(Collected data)

***

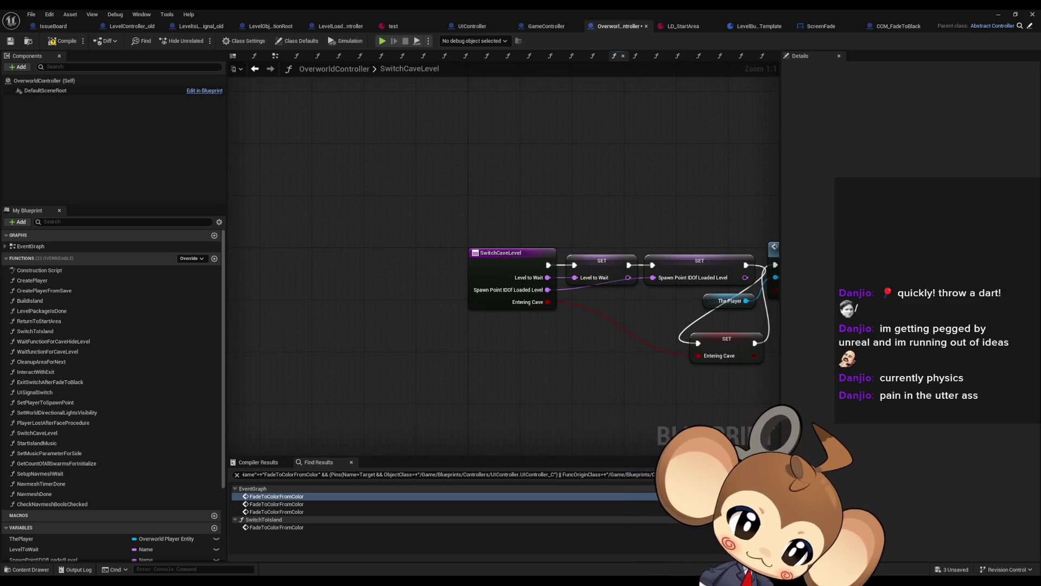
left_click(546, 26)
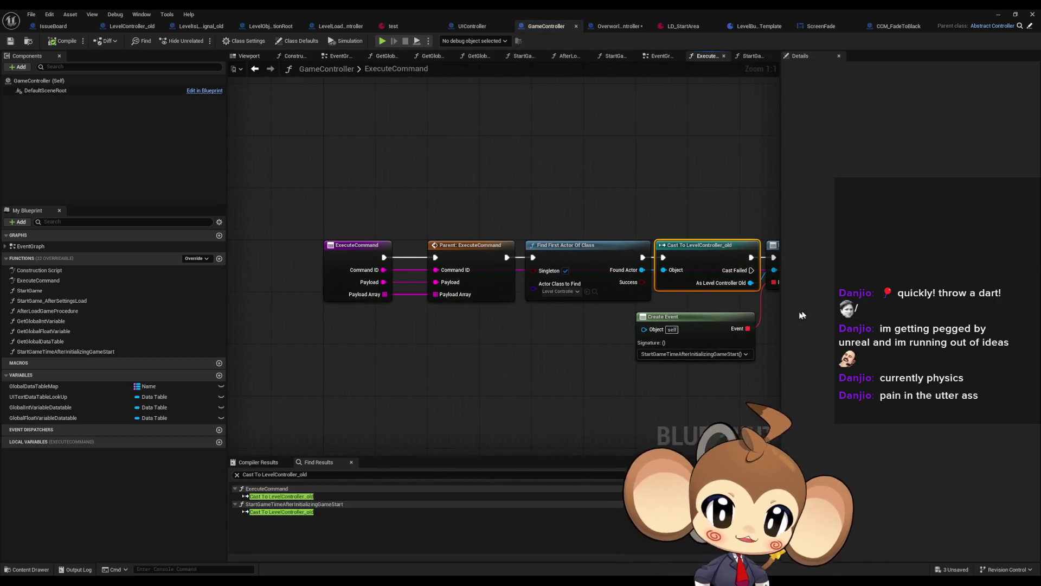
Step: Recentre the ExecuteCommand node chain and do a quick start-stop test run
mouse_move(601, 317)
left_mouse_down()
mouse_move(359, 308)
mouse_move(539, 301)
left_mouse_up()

***

■ **YOUR INSTRUCTIONS**:
The records above are to be repeated exactly, apart from their pictures.

■ **RESULT**:
left_click(546, 26)
Step: Recentre the ExecuteCommand node chain and do a quick start-stop test run
mouse_move(601, 317)
left_mouse_down()
mouse_move(359, 308)
mouse_move(539, 301)
left_mouse_up()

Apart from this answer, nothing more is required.